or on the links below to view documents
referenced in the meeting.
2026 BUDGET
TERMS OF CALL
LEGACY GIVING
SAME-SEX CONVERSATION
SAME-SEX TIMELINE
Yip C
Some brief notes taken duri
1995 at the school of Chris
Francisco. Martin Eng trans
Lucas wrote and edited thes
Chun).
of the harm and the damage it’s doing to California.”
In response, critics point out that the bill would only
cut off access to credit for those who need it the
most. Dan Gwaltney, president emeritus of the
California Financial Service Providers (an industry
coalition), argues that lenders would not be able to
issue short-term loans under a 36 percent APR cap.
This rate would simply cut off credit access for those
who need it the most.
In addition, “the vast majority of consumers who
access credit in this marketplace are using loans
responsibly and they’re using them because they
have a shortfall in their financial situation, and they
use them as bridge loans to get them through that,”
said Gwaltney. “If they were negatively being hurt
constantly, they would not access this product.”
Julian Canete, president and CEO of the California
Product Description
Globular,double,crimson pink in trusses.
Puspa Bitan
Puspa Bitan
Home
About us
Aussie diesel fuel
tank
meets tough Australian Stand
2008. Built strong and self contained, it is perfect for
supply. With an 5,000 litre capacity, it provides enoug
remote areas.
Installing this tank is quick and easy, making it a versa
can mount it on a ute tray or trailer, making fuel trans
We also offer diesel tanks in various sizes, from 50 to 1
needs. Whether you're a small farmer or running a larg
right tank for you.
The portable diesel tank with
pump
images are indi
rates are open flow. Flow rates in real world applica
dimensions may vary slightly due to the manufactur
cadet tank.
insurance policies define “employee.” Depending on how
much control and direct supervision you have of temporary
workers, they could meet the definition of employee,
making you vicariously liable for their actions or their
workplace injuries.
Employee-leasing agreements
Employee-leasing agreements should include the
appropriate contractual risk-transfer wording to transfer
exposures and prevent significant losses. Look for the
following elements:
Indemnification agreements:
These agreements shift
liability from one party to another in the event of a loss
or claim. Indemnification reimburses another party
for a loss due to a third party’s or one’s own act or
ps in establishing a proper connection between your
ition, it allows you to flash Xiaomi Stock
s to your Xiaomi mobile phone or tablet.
===============
◆ YOUR OBJECTIVE:
Locate the lines above that hold the word "Xiaomi". Show every one of them.

◆ TASK SOLUTION:
ition, it allows you to flash Xiaomi Stock
s to your Xiaomi mobile phone or tablet.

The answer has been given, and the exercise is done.